A God who doesn’t rewind time,
but who works within it to do something even greater.
There isn’t a direct New Testament quote of Joel 2:25,
but we see this principle lived out over and over again.
In Jesus’ words to Peter after his failure:
“Feed my sheep.” (John 21:17)
In Paul’s reminder that grace isn’t just a cover—it’s power:
“By the grace of God I am what I am, and His grace to me was not without effect.” (1 Corinthians 15:10)
The Gospel doesn’t erase your past.
It reclaims it.
That’s what it means to be redeemed by His grace.
What If You Were Never Meant to Bloom in That Season?
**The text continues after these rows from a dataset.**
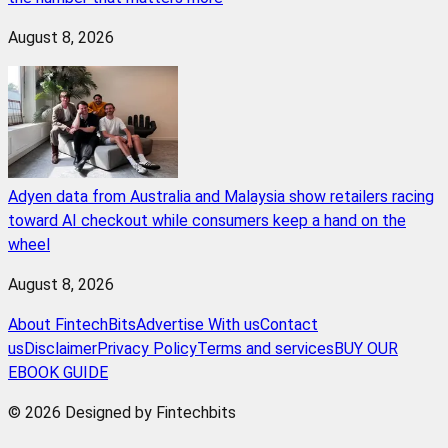
August 8, 2026
Adyen data from Australia and Malaysia show retailers racing
toward AI checkout while consumers keep a hand on the
wheel
August 8, 2026
About FintechBits
Advertise With us
Contact
us
Disclaimer
Privacy Policy
Terms and services
BUY OUR
EBOOK GUIDE
© 2026 Designed by Fintechbits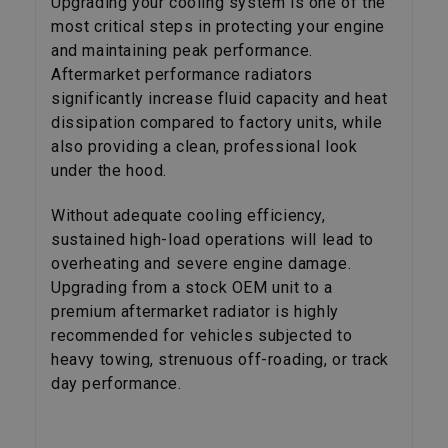
Upgrading your cooling system is one of the
most critical steps in protecting your engine
and maintaining peak performance.
Aftermarket performance radiators
significantly increase fluid capacity and heat
dissipation compared to factory units, while
also providing a clean, professional look
under the hood.
Without adequate cooling efficiency,
sustained high-load operations will lead to
overheating and severe engine damage.
Upgrading from a stock OEM unit to a
premium aftermarket radiator is highly
recommended for vehicles subjected to
heavy towing, strenuous off-roading, or track
day performance.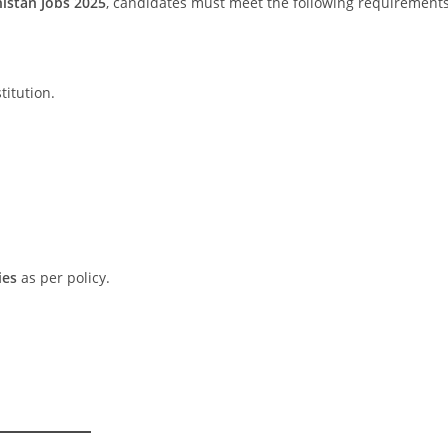
istan Jobs 2025
, candidates must meet the following requirements
itution.
ies
as per policy.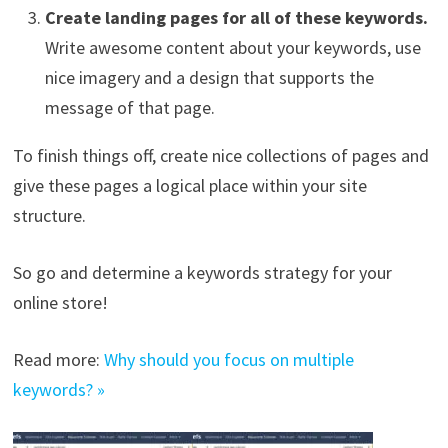
Create landing pages for all of these keywords.
Write awesome content about your keywords, use
nice imagery and a design that supports the
message of that page.
To finish things off, create nice collections of pages and
give these pages a logical place within your site
structure.
So go and determine a keywords strategy for your
online store!
Read more:
Why should you focus on multiple
keywords? »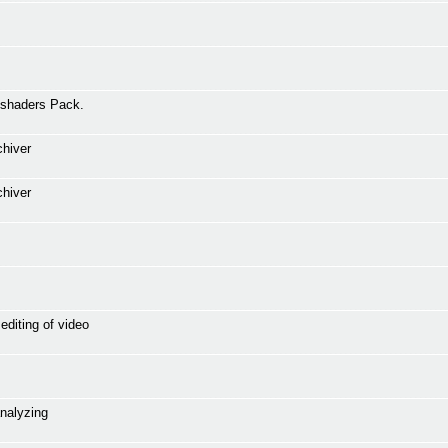
 shaders Pack.
chiver
chiver
editing of video
analyzing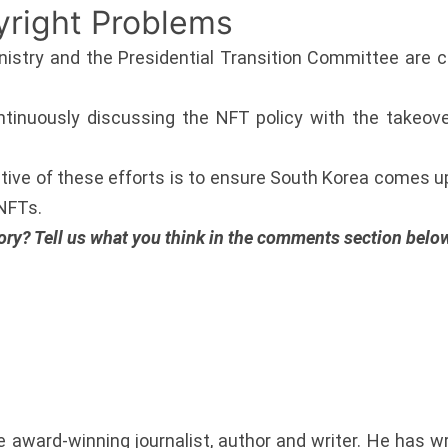
yright Problems
istry and the Presidential Transition Committee are cu
ntinuously discussing the NFT policy with the takeo
ctive of these efforts is to ensure South Korea comes u
 NFTs.
ory? Tell us what you think in the comments section belo
award-winning journalist, author and writer. He has w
Sometimes we grieve a season that didn’t bear fruit—
a time in our lives we look back on with regret, wondering why we didn’t thrive.
But maybe the soil wasn’t ready.
Maybe the season wasn’t meant for harvest—it was meant for rooting.
“He has made everything beautiful in its time.”
— Ecclesiastes 3:11
The Hebrew word for time in this passage is eth—
which speaks to appointed time, season, or divinely ordered moment.
And earlier in the chapter, we’re told that there is a time for everything under heaven.
That means you weren’t late.
You weren’t lazy.
You weren’t overlooked.
You were being shaped in a season that wasn’t yet time to build.
God didn’t cause the delays or the pain—but He sustained you through them, and He’s redeeming it now.
Receiving What Grace Has Made Possible
If you’ve been sitting with your own “lost years,”
you don’t need to carry them like a badge of shame anymore.
You don’t have to keep replaying the past,
wishing you’d done it differently.
You don’t have to hustle to make up for lost time.
Because grace has already been at work—
quietly, steadily—redeeming what you thought was beyond repair.
You don’t have to earn your way back into purpose.
You don’t have to prove you’re worth the chance.
If you are in Christ, you are already redeemed by His grace.
That means you are invited to live forward, not backward.
To stop carrying the weight… and start walking in the freedom.
You stop asking for the rewind.
And you start receiving the redemption.
You stop trying to make up for lost time.
And you start asking God how He wants to use what you’ve gained.
You stop cursing the version of you who was just trying to survive.
And you start blessing the version of you who now has something to say—
something to offer—
and a Spirit-led calling to walk in.